8 thoughts on “RT Backfire”

  1. I noticed the same type of bias when discussions or interviews took place concerning the Occupy Movement in Russia.

    There was barely a mention of it, but the protests in North America were covered wall to wall.

    I view it as RT attempting to stuff propaganda down our throats in the same way that Radio Europe and whatever did to them for countless years.

    I enjoy RT and watch it daily because I see opposing views as per the American scene.

    I’m just as sceptical of RT as I am of CNN.

    But, I do like to see a bunch of Lefties being interviewed once in a while.


  2. i saw nothing wrong with the host’s opinions being interjected with those of the guests but that’s because i tend to see things from his perspective, as opposed to the critic who obviously doesn’t…



  3. What a load of rubbish, RT is presenting the perspective of the people who dont have ANY voice in the mainstream organisations such as CNN & BBC. You have simplified the situation to the point of absurdity, CNN & BBC have powerful lobby groups pressuring them on a daily basis to ensure the flow of information is what they would like it to be, I stopped watching their complete fabrications long ago. CNN have been caught out faking stories, video evidence of it, BBC showed the pressure from the govt superseded the publics right to know. The Israeli lobby is all powerful & spans the globe. Get real writer, there is no comparison.

  4. I watched an RT report on countries that sold weapons to Qaddhafi, implicating the UK and others. Nowhere did they mention the fact that Russia sold four times as many weapons to Qaddhafi than any other country.

    But they sure do air US journalists that have accurate stories that make the US’ leaders look bad that don’t get play on US networks, which shows the degree to which the networks here and there are state propaganda. We need networks that analyze facts based on their merits that don’t have a factional affiliation.

  5. I see nothing of the sort. He gives his guests more than adequate space to express themselves before interjecting his own questions. The comparison to O’Reilly or anyone in the Western media is a joke, as O’Reilly typically shouts his guests down and those with a genuinely leftist as opposed to liberal slant are rarely if ever given air time. The show is Crosstalk where anyone, including the moderator, is allowed to interject at any time so the few times he actually does this is hardly out of sorts with the stated format.

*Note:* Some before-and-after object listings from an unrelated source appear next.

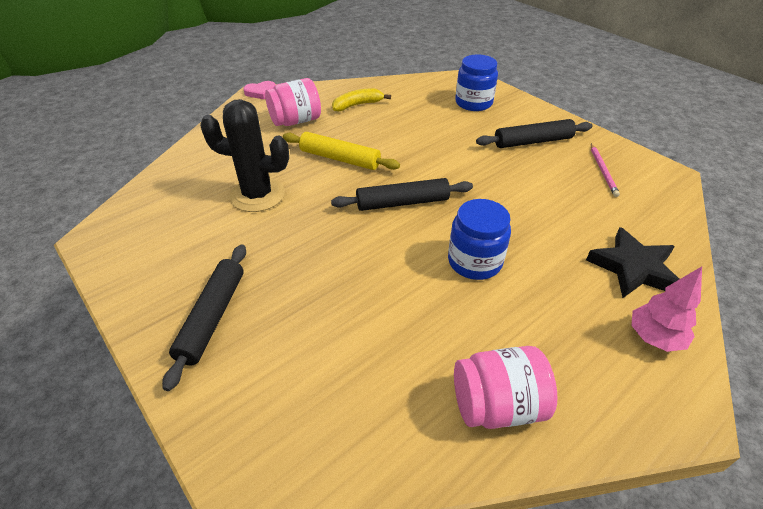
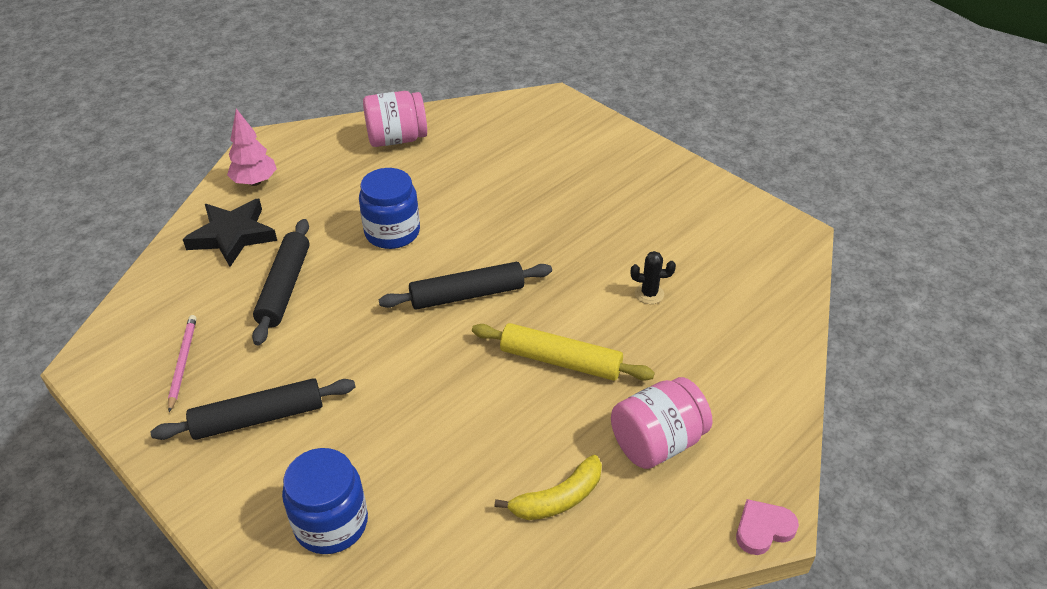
camera: 175 degrees right, 0 degrees up
black rolling pin [162,245,246,391] -> black rolling pin moved to [252,219,310,346]
black cactus [200,99,289,212] -> black cactus [631,251,676,304], size x0.43

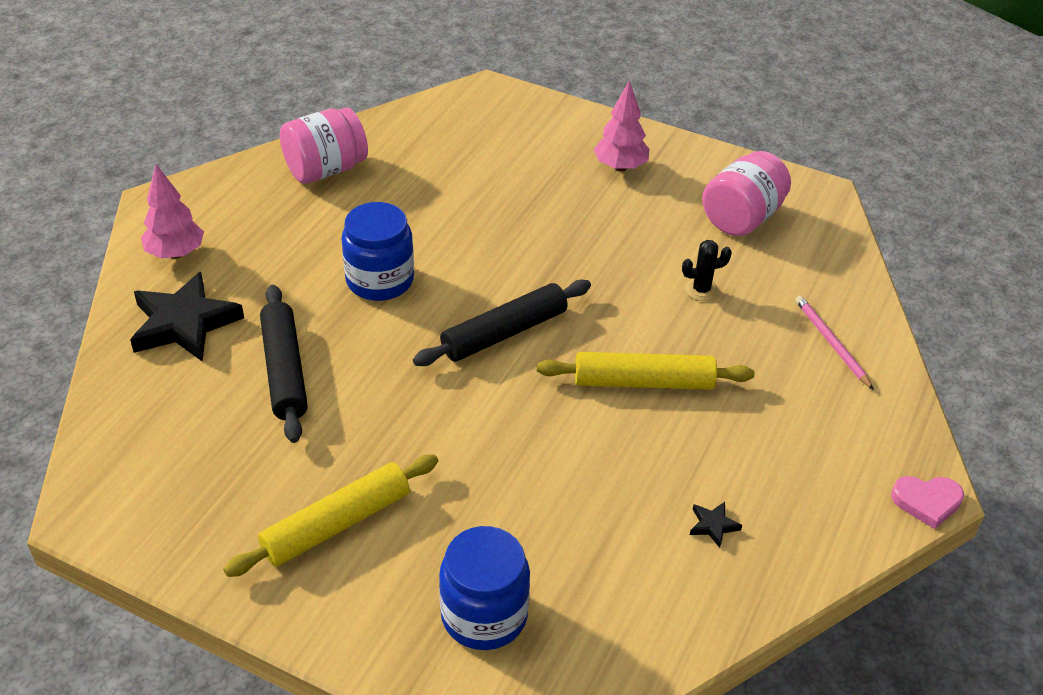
camera: 20 degrees left, 0 degrees up
black rolling pin [151,378,355,440] -> yellow rolling pin [223,455,438,577]
pink pencil [168,315,197,412] -> pink pencil moved to [795,296,874,390]
yellow banana [494,455,602,520] -> black star [690,502,742,548]
pink jar [611,377,713,469] -> pink jar moved to [702,151,791,236]
pink heart [736,499,799,555] -> pink heart turned 135 degrees counterclockwise [891,476,964,529]
none -> pink tree [594,80,649,172]

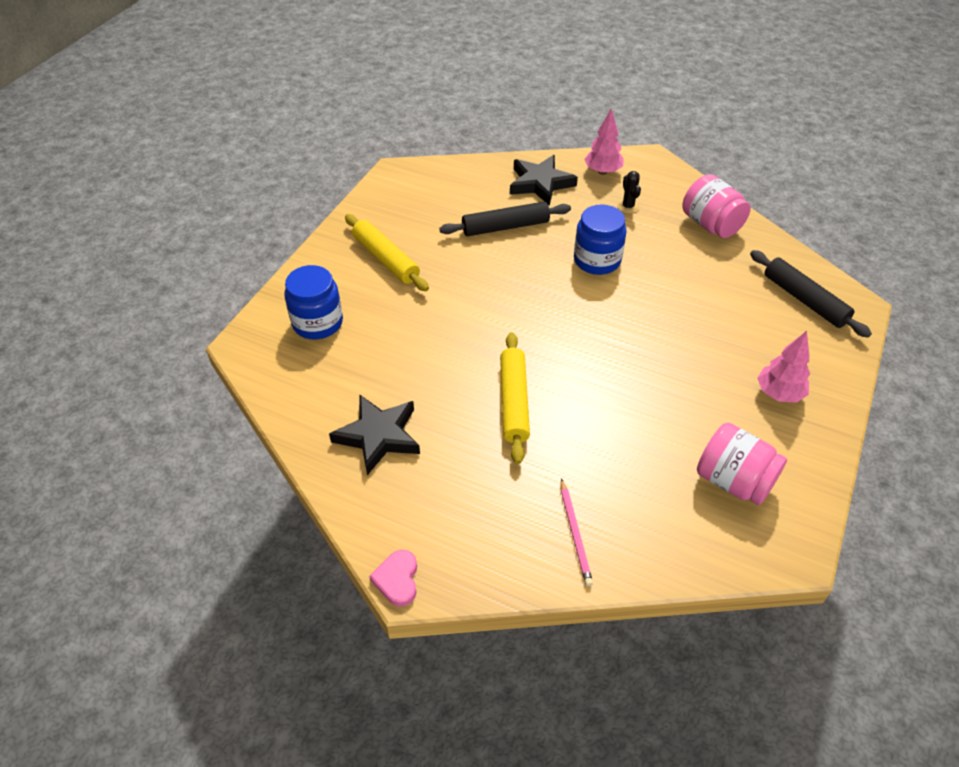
camera: 90 degrees right, 5 degrees up
black rolling pin [413,280,591,366] -> black rolling pin moved to [750,250,872,338]
black cactus [682,240,732,301] -> black cactus moved to [617,171,641,213]
black star [690,502,742,548] -> black star [329,395,420,476], size x2.44
pink pencil [795,296,874,390] -> pink pencil turned 105 degrees clockwise [561,478,593,586]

    I’ve seen RT be very critical of the Russian government before, but of course they are not going to play host to some US-backed color revolutionaries and their bullshit. I don’t blame them.

    The moderator’s questions are relevant and to the point, such as why the West and the protestors are resistant to a negotiated settlement, just as was the case in Libya where Western intervention was every bit the disaster it was predicted to be. The Egyptian guy was full of it when he claimed there was no armed violence by the “protestors,” when a large percentage of the dead and wounded include Syrian soldiers and police.

  6. I think the moderators of this site need to explain their standards. I posted a comment on February 18, 2012 at 7:30 am that is still ‘awaiting moderation’, while two comments that are time-stamped more than 19 hours later than mine have been approved already.

    What is, perhaps, different about my comment is that it is written explicitly from the perspective of the struggle against U.S. imperialism. Perhaps that makes some people with editorial power here uncomfortable?

  7. good post Idrees. RT and Press TV have been asurdly biased against the Syrian people, as have their sponsor regimes – which are now profoundly hated in Syria. They are to Syria what Fox News is to Palestine.